◆ Provided passage ◆
* * * * * * * * *

OOC:  There we are guys, up to date now until Sunday.


----------



## EpicFailure (Dec 7, 2007)

heya dan, I was just crunching the numbers on holly and I've realised that she is going to be very unfun for everyone involved. I was wondering if I could trade her out before she becomes too entrenched and bring in a backup character Ive had ready?


----------



## Dantardis (Dec 8, 2007)

Hi James,

Yeah that should be Ok, what's the new character and what's the matter with Holly?


----------



## EpicFailure (Dec 9, 2007)

new character is going to be a mage, probably enchanter.
holly is mostly unfun because of the low risk levels she faces as a pixie and also the linearity and repetetiveness of her attacks. If i keep her, I'll end up rolling the same 2 d20s and 10d6 for the next 2 terms almost. when I built her I failed to differentiate between a strong character and a fun one


----------



## EpicFailure (Dec 24, 2007)

come on new update! Im sure everyboy is eager to hear about the exploits of dorian the grey and his magical enchanments


----------



## Dantardis (Dec 27, 2007)

Update is coming soon,all good things come to those who wait.  Due to developments in personal life not able to update sooner.


----------



## Dantardis (Jan 29, 2008)

* * * * * * * * *

◆ Instructions for the task ◆
Copy word for word the part of the forum thread above starting at "heya dan, I" and ending at "Ive had ready?".

◆ Data shown ◆
* * * * * * * * *

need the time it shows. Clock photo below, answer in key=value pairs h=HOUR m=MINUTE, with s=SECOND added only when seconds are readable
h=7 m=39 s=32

* * * * * * * * *

◆ Expected answer ◆
heya dan, I was just crunching the numbers on holly and I've realised that she is going to be very unfun for everyone involved. I was wondering if I could trade her out before she becomes too entrenched and bring in a backup character Ive had ready?